18 Dec 2013

The Spirit of Christmas

This new report by Green MEP Keith Taylor shows a 60% rise in food bank use and thousands facing a hungry Christmas: http://ow.ly/rNhZ5 

The report focuses on the South East, an area traditionally a lot better off than much of the country. It is a shocking thing that in an affluent nation like ours, anyone should be hungry, but hunger is on the rise. Malnutrition is a real risk for people who regularly miss meals, or go more than five days without eating, with long term health implications for people who aren’t eating properly. If you’ve never done that, you might take a moment to try and imagine what it’s like not to be able to afford to eat properly. Weight is no indicator, either. A person eating a badly balanced diet, can be both obese and suffering malnutrition. Junk food with lots of calories but little nutritional value, is often a cheap option.

The Charity The Trussell Trust runs a number of foodbanks in Stroud district – typically open for a few hours several days a week, they are giving food to some of the most desperate people in the district. Dursley Tabernacle, Douglas Morley Hall in Stonehouse, Wotton Baptist Church and The Cross at Parliament Street, Stroud, all host foodbanks. http://strouddistrict.foodbank.org.uk/

Of course you have to be able to get there. We have a lot of smaller villages across the district, many of which do not get much of a bus service. The person who cannot afford food probably also can’t afford the cost of petrol, or a bus ticket even assuming a bus is available. We might imagine the countryside as a place for the wealthy, but many of our villages also have small pockets of council housing, and older people in houses bought before rural property prices inflated so outrageously. We have a small population of people living on narrowboats as well. The tendency of foodbanks to be in small towns, may hide the extent of rural poverty and the people who cannot access that help.

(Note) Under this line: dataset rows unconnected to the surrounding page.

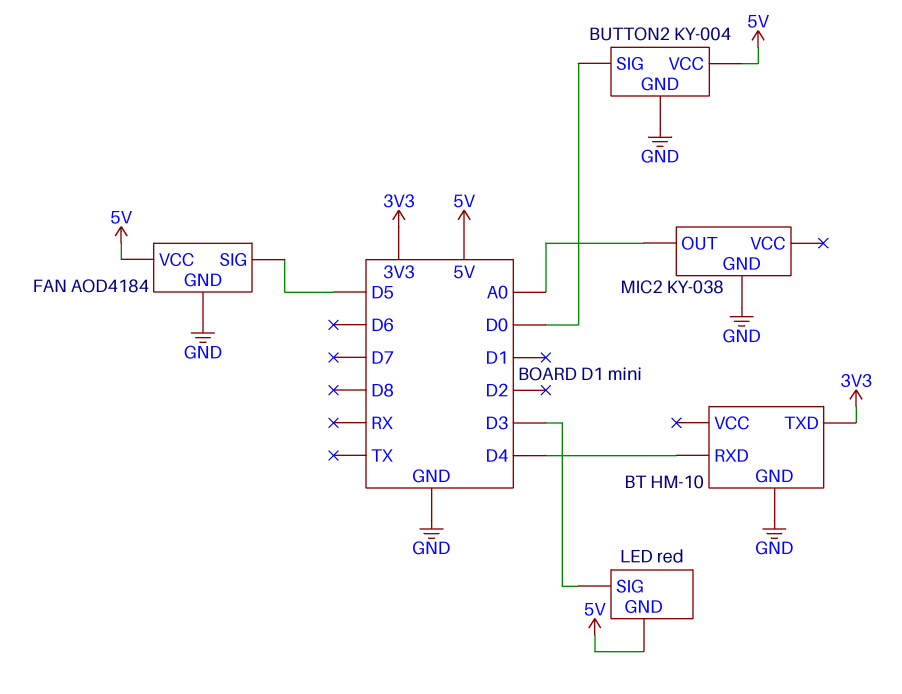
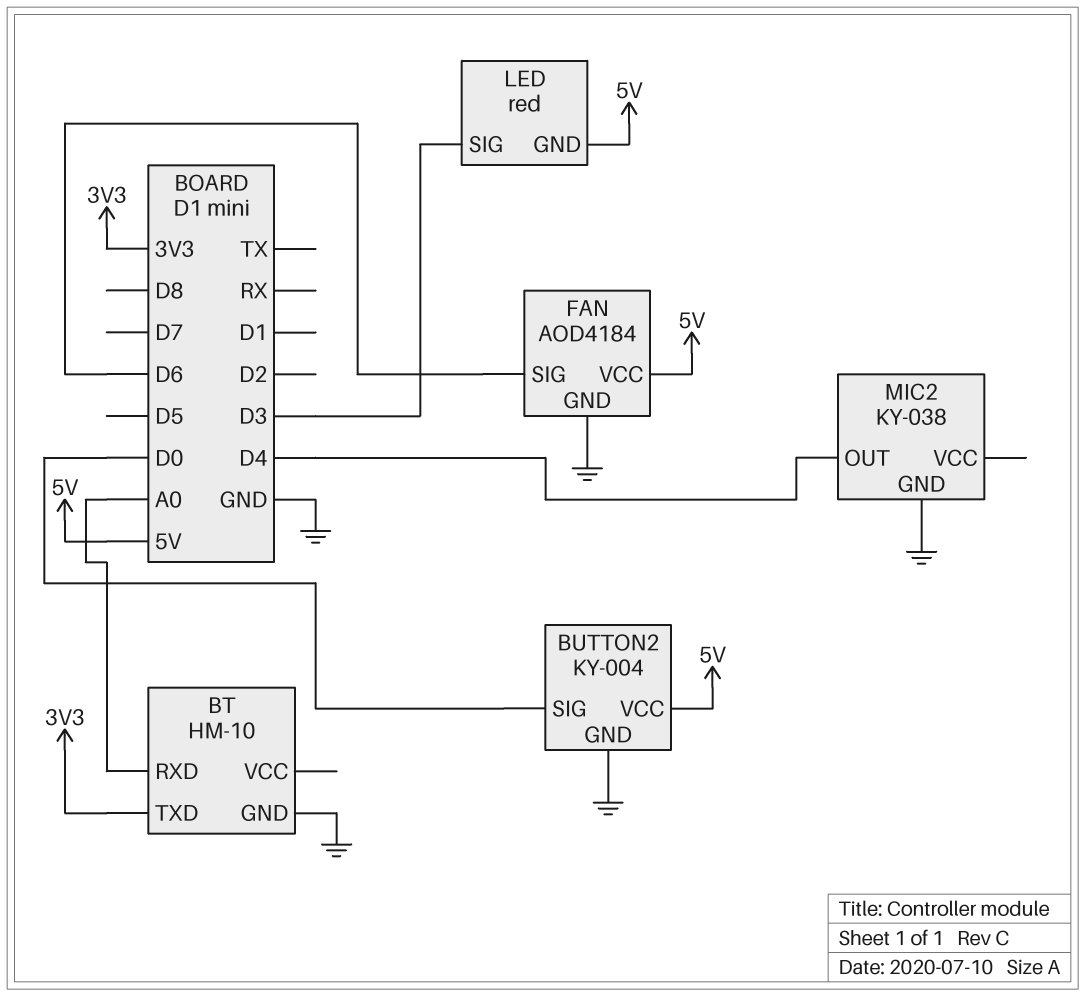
BT pin RXD: D4 -> A0
FAN pin SIG: D5 -> D6
MIC2 pin OUT: A0 -> D4

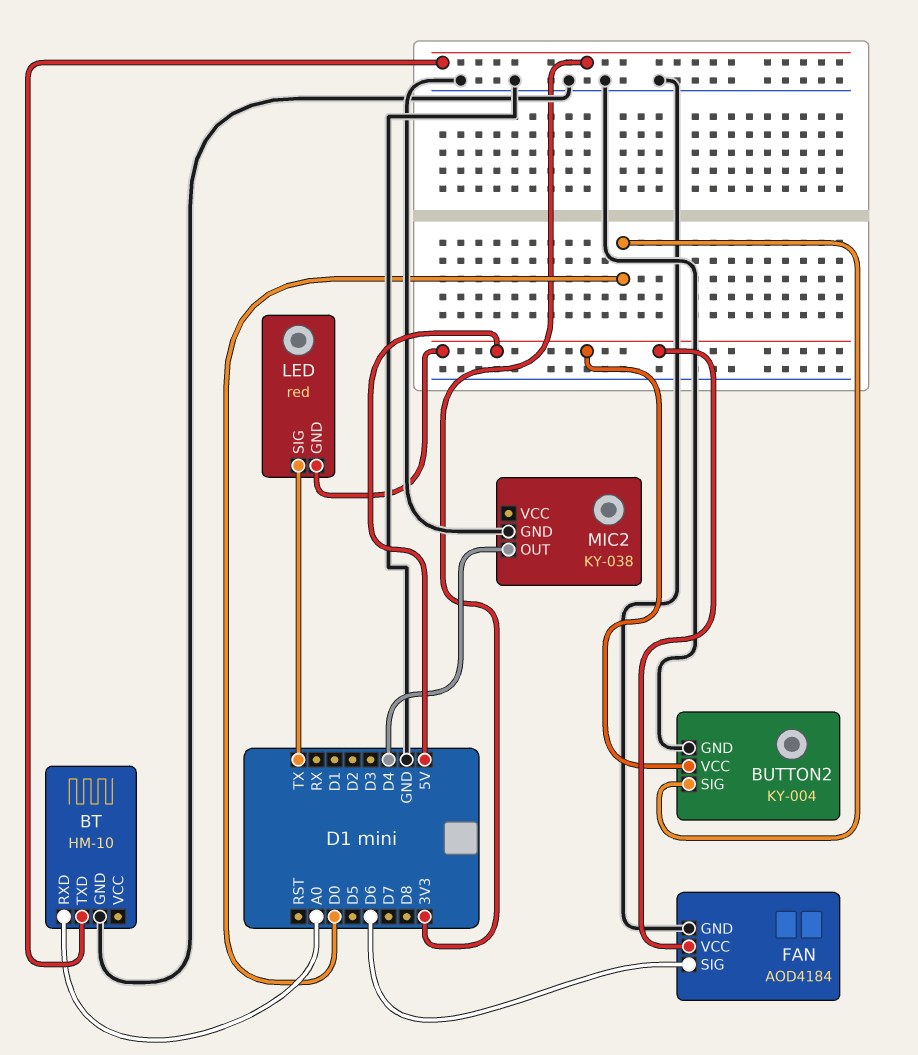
LED pin SIG: D3 -> TX

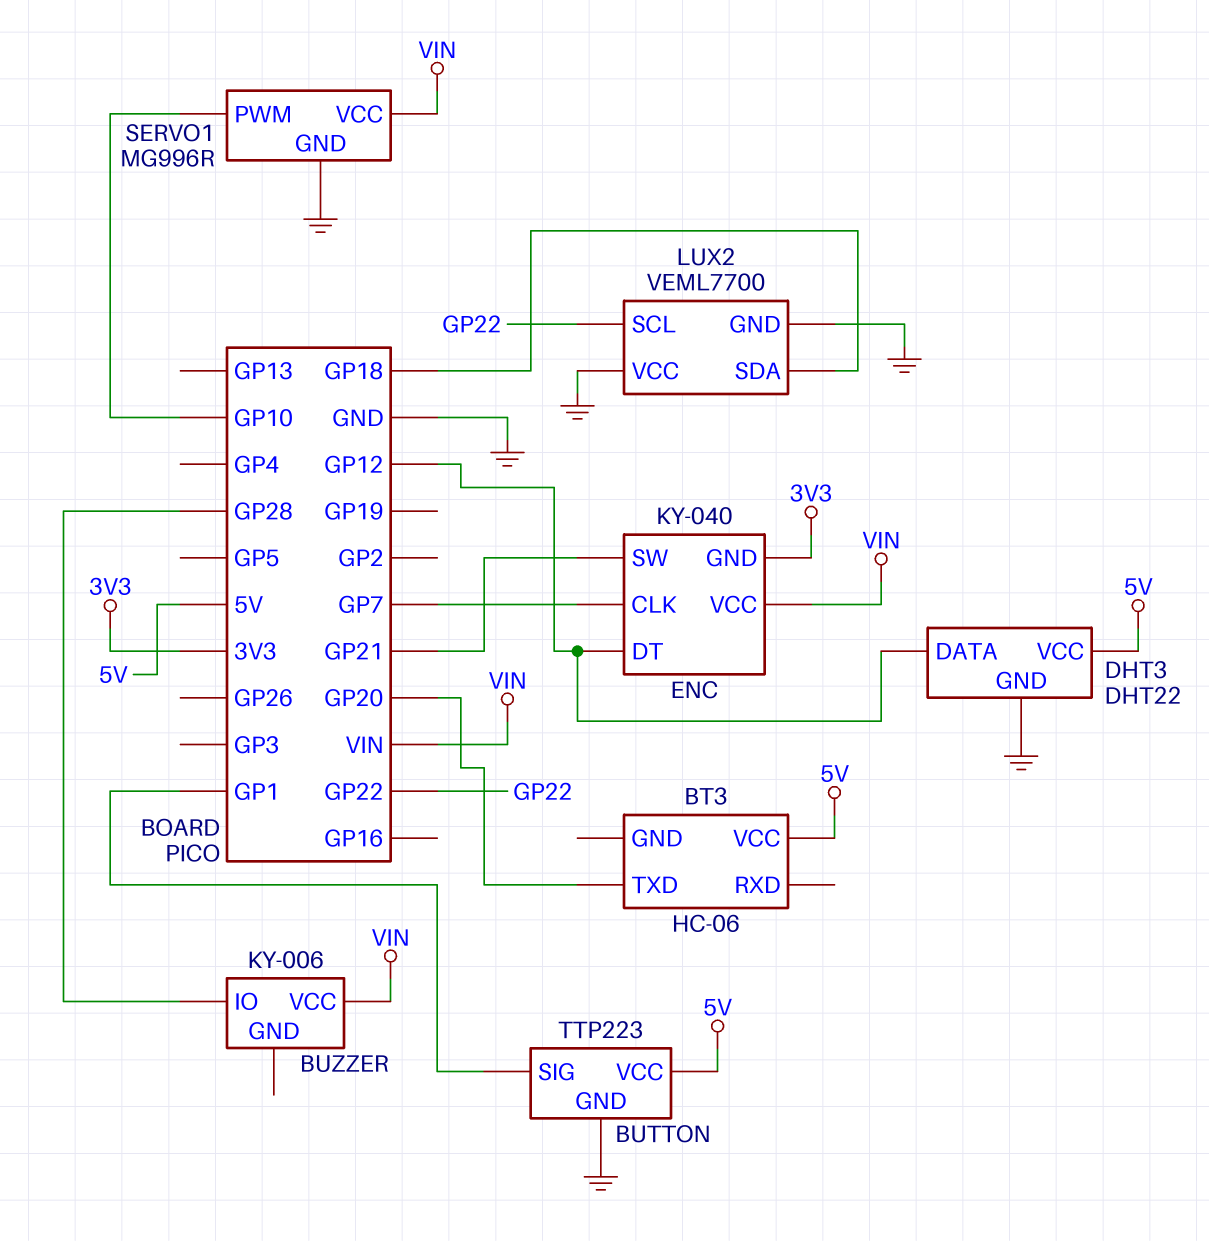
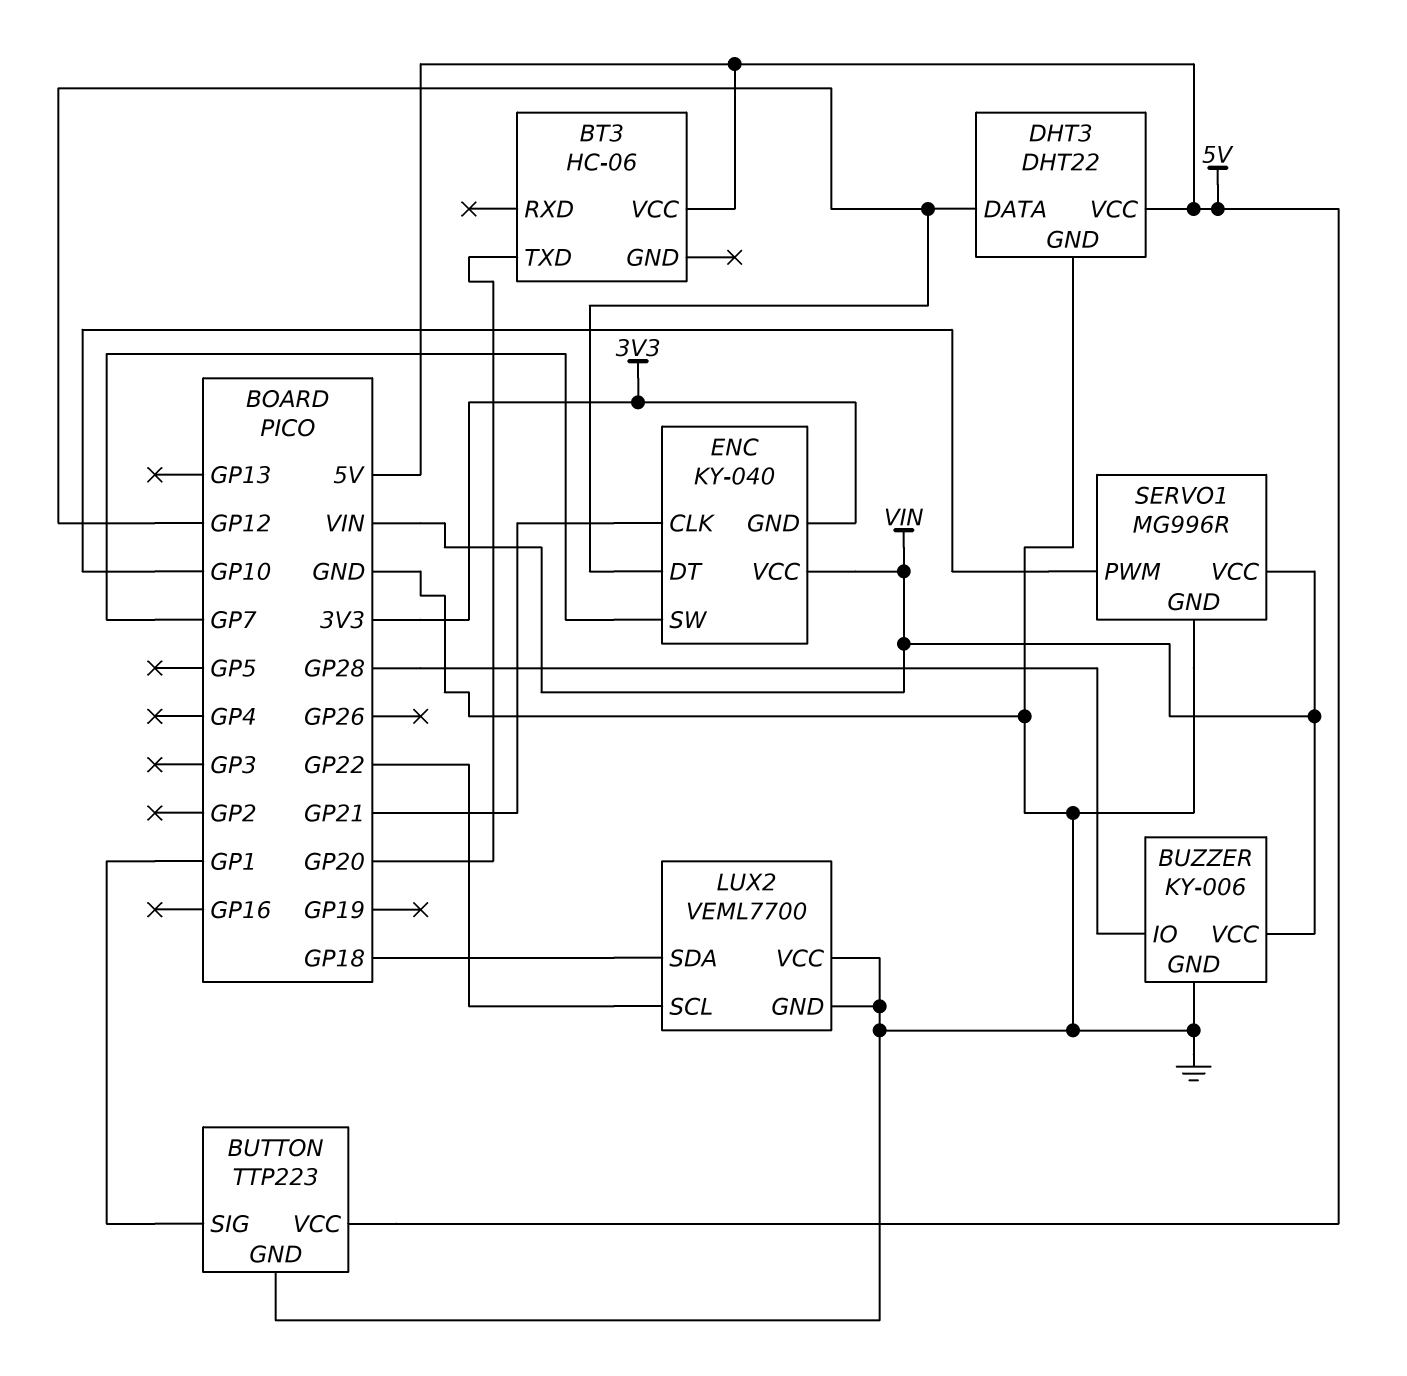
BUZZER pin GND: none -> GND
ENC pin CLK: GP7 -> GP21
ENC pin SW: GP21 -> GP7

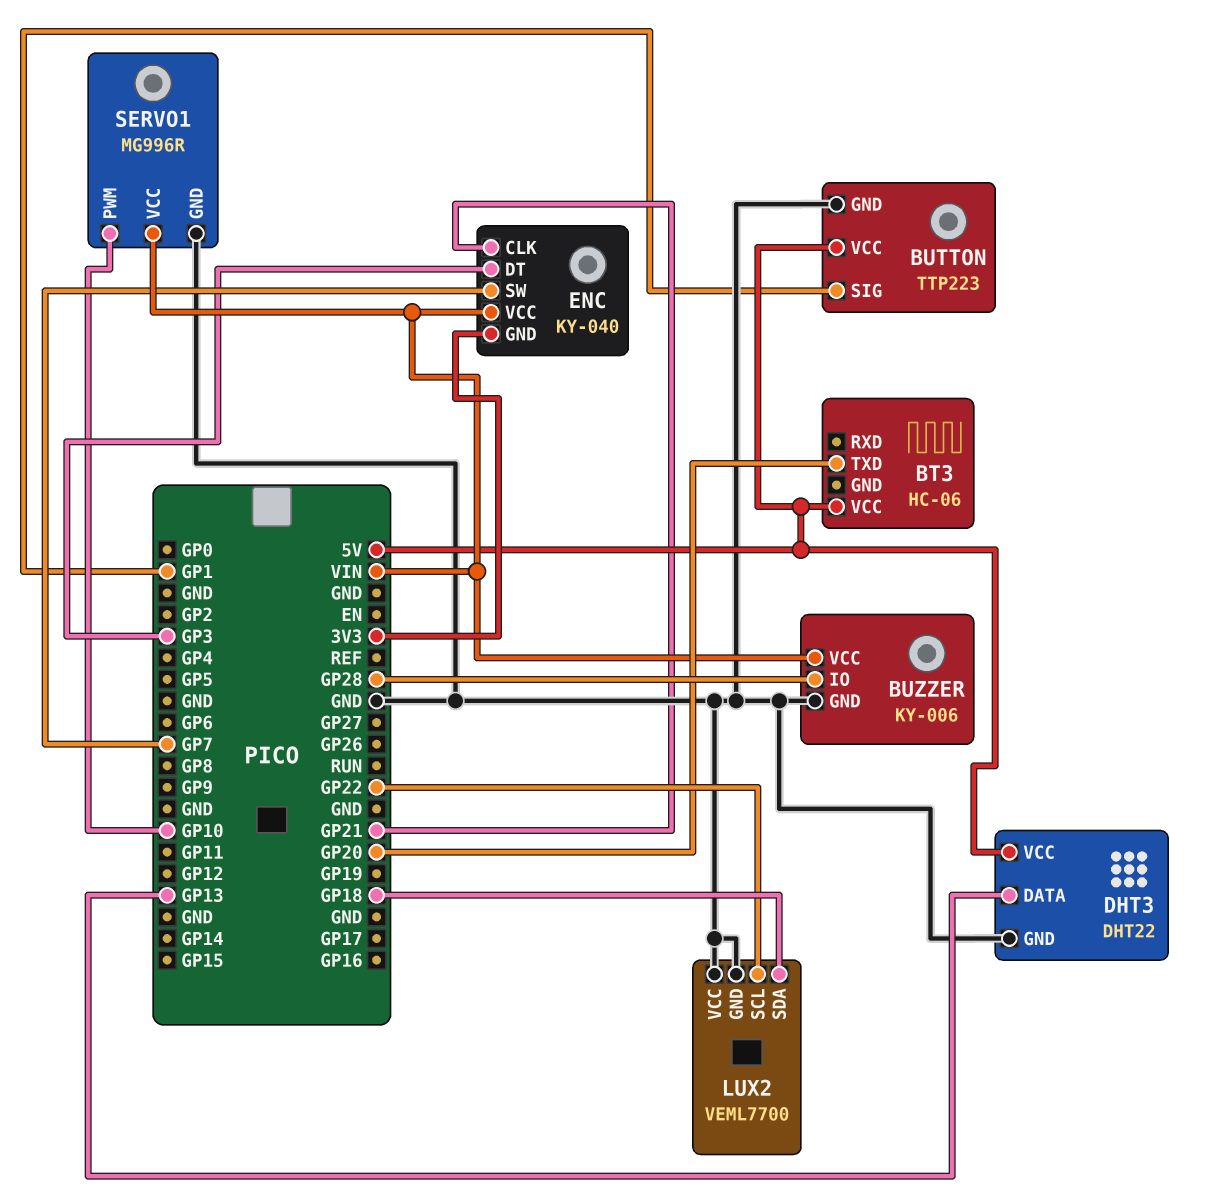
DHT3 pin DATA: GP12 -> GP13
ENC pin DT: GP12 -> GP3

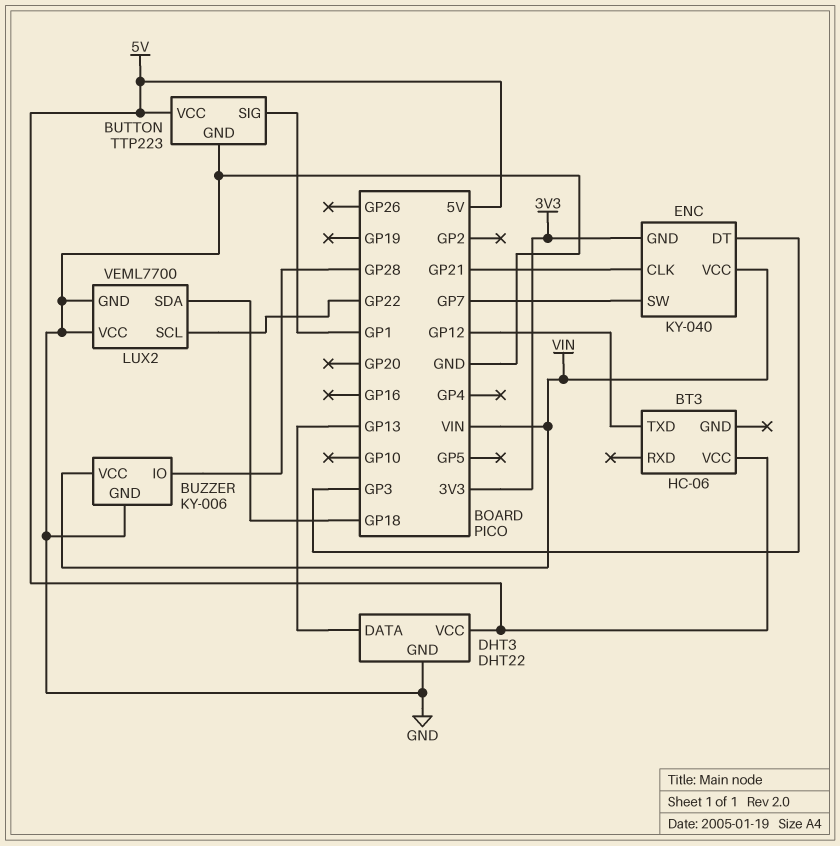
BT3 pin TXD: GP20 -> GP12
SERVO1: MG996R -> none
SERVO1 pin GND: GND -> none
SERVO1 pin PWM: GP10 -> none
SERVO1 pin VCC: VIN -> none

The rise in foodbanks marks the failure of our modern politics and culture. They are proof of a corrupt system that punishes the poor for being poor. The government may talk of ‘recovery’ but Shelter (http://www.shelter.org.uk/) are telling us there will be some 80,000 homeless children in the UK this Christmas. And how many hungry people? This is not recovery, this is the destruction of lives, and an assault on civilization.
 
St Nicholas was a saint famous for giving to others. This Christmas, charity at home is more critical, more needed than it’s been since the Victorian era. You can bet the bankers who wrecked our economy, and the politicians who dish out the austerity measures will not be going hungry on Christmas day, or any other day. Plenty of other people will. It’s not acceptable.